Notice, however, we still have MultiIndexing on the column.  We can remove this by simply resetting the column names.

Finally, let's convert the year, month and day to a datetime object and store it in a new `date` column. 

## Exercise 3: More Tidy Practice
Consider the following billboard dataset described in the Tidy paper.  This dataset contains the weekly rank of songs from the moment they enter the Billboard Top 100 to the subsequent 75 weeks.  First load the data. You'll find it in the data directory here:  `data/billboard.csv`.  Save the data with the name `billboard`. List the top 10 lines:

Do a quick review of the data
+ List the columns.
+ List the data types.
+ Are there missing values?  Should we worry about missing values?
+ Are there duplicates?  Should we worry about any duplcates?
+ What fields are meant to be categorical?  And for those check the categories to make sure there is nothing unexpected there.
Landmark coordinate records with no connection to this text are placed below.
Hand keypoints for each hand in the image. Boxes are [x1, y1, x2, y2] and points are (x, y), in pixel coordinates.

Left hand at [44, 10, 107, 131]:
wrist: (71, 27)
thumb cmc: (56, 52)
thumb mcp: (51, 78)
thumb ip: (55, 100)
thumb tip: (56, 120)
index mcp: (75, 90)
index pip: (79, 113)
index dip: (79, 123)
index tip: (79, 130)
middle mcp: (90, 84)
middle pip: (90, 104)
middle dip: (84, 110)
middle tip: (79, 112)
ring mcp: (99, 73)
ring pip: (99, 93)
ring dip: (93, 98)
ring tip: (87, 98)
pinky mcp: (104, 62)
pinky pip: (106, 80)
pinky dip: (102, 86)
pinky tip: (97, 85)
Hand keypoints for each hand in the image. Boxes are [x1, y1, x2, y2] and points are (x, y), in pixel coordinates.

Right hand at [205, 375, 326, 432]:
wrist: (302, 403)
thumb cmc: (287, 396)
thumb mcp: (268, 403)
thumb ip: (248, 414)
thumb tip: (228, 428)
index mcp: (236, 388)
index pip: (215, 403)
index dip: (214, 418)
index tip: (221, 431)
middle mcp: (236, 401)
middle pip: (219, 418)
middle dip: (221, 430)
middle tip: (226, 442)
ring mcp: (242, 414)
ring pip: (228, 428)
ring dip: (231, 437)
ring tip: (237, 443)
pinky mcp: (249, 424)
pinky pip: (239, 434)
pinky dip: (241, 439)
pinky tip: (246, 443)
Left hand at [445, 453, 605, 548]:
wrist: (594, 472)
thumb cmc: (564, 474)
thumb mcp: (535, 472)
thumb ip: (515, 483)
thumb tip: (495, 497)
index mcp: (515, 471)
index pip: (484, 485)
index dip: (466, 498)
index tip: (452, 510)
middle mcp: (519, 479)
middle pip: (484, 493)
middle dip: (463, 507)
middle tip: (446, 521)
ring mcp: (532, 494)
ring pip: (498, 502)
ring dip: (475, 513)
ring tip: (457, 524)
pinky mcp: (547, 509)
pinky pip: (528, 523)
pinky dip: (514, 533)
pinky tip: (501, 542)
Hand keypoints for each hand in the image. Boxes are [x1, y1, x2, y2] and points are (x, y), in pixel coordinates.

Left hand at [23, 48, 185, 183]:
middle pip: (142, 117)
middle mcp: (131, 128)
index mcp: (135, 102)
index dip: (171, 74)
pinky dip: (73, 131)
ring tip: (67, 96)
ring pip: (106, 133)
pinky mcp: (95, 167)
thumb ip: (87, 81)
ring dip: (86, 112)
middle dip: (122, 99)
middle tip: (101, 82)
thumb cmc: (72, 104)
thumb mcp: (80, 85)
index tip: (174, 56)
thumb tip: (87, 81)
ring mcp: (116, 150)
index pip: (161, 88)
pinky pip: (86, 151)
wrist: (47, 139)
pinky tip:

What makes this data untidy?

Let's tidy this data into a variable named `billboard_tidy`

Perform the following:
1. Remove rows with missing values
2. Convert the week to an actual number
3. Convert the rank column to an integer
4. Convert date.entered to a datetime object
5. Convert date.peaked to a datetime object

Rather than have a week number, let's use that to calculate the actual date.  We have the `date.entered` value, and we can calucate the actual date for each week using that date and adding the change in time for the number of weeks. We can do this using the [pd.to_timedelta()](https://pandas.pydata.org/docs/reference/api/pandas.to_timedelta.html) function. This function calculates a numeric value representing a span of time (seconds, minutes, days, weeks, etc).  In our case we need to calculate the range of time that passes for the given number of weeks.